“Wait for the Lord; be strong and take heart and wait for the Lord.” Psalm 27
November 1, 2015, was a long awaited day for Father Jay Wright. On that day, more than 60 adults and 40 children gathered to worship, receive the Eucharist, witness two baptisms, and celebrate the launch of weekly worship services of All Saints East, a church plant that Fr. Wright and his wife Amy had begun dreaming about in 2012.
In 2012, the Wright family moved to the Lake Highlands area of Dallas. As they got to know their neighbors, they found that many of them didn’t have a living connection with the church.
“Early on we learned what a distinct part of the city we were in, with its own culture, values, and rhythms,” said Fr Wright. “We started to realize that the people we lived near would benefit from a three stream Anglican Church. Of course All Saints Dallas was around, but our neighbors wanted a church where they lived, where their kids went to school.”

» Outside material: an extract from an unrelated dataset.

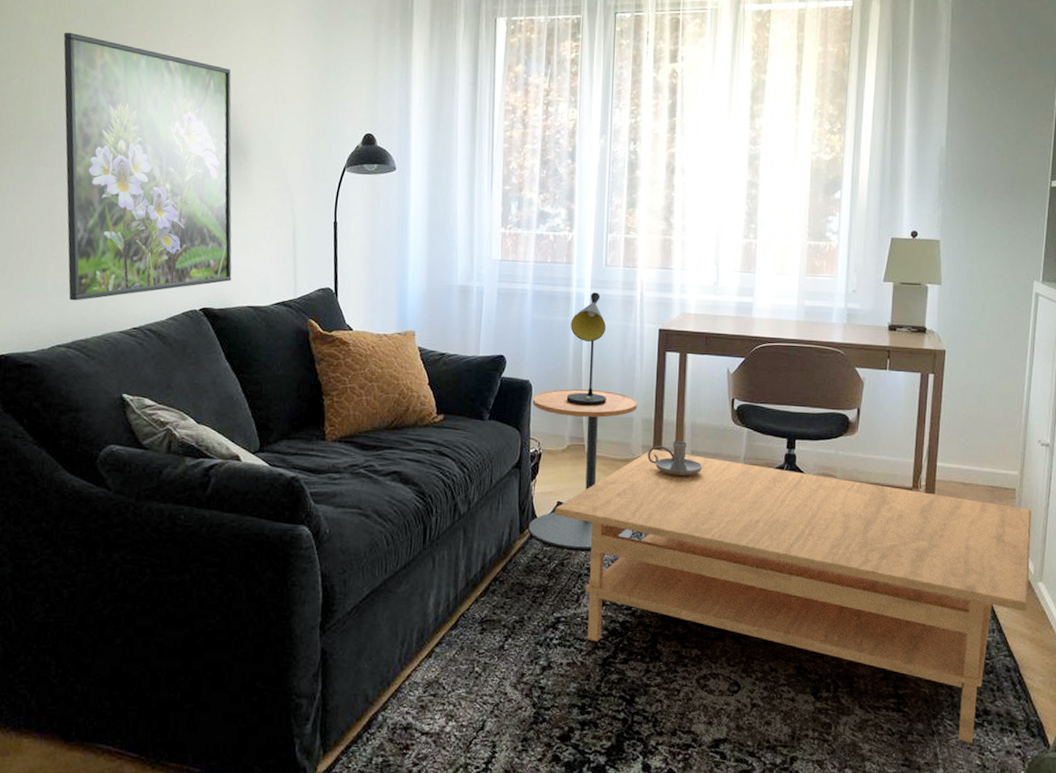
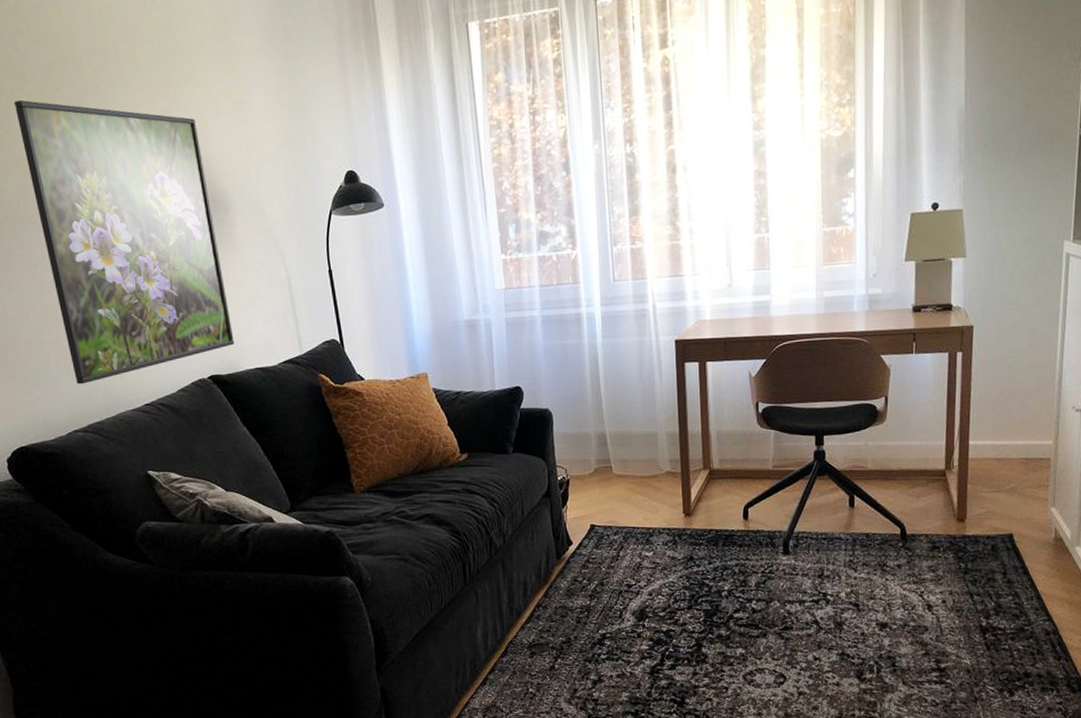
side table: present [528,389,637,551] -> none [554,409,668,569]
coffee table: present [555,449,1031,744] -> none [589,462,1067,705]
table lamp: present [566,292,607,406] -> none [584,310,630,428]
candle holder: present [647,441,703,476] -> none [675,450,732,486]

The Wrights started reaching out to their neighbors. They held barbeques, neighborhood get-togethers, and holiday parties. Their neighbors started responding and their street came alive.
Soon after, Father Chris Myers and his wife Morgan joined the Wrights in talking, dreaming, and praying about what a church in East Dallas might look like.
“We kept watching what God was doing and responding,” explained Fr. Wright.
A year later, the dreaming turned to planning. On the last Sunday before Advent in 2013, Fr. Wright felt the Lord telling him it was time to transition.
He began discerning in community, talking with Bishop Philip Jones and Father Ken Dean of All Saints Dallas. In September 2014, Fr. Wright presented his vision to the All Saints vestry of having one church on two sites. Though All Saints East would have its own pastoral team and independent services, they would remain connected to All Saints. Two months later, the Vestry approved Fr. Wright’s request.
In January of 2015, Fr Wright gathered together an All Saints East “core team,” a group of people committed to establishing and sustaining the church plant. They began meeting twice a month to pray together, fellowship, and plan. Core team members were further divided into teams responsible for events, children ministry, hospitality, and finding a church property.
The church property committee began visiting churches in February and were met at first with disappointment.
“One of the biggest surprises for me was that I thought more churches would be interested in sharing their space,” explained Fr. Wright. “But we kept hearing ‘no.’ ”
After visiting with many churches, the building committee returned to visit with the pastor of Central Lutheran on Ash Wednesday. To their delight, he explained that their church had been praying for five years for an opportunity to share their building with a church plant.
In March, April, and May, the core team hosted monthly gathering events, informal parties to give neighbors a chance to “come and see” the people and ministry of the church.
In the summer, they pivoted from gathering to meeting together for worship, holding monthly preview services in August, September, and October.
Since launching in November, All Saints East regularly sees 100 to 120 people each Sunday night. They have made Advent wreaths together, organized a children’s Christmas play, confirmed members and baptized children. Together they continue to watch for the Lord and respond to their call.
When asked what advice he might have for church planters, Fr. Wright shared the following:
“One of the biggest lessons I’m learning is that I am not responsible for outcomes,” said Fr. Wright. “We are called to be faithful in prayer, work, networking, responding, administrating, and being a priest. But we are not responsible for the outcome.
“Throughout this season I have kept Psalm 27 in mind: Wait for the Lord; be strong and take heart and wait for the Lord.”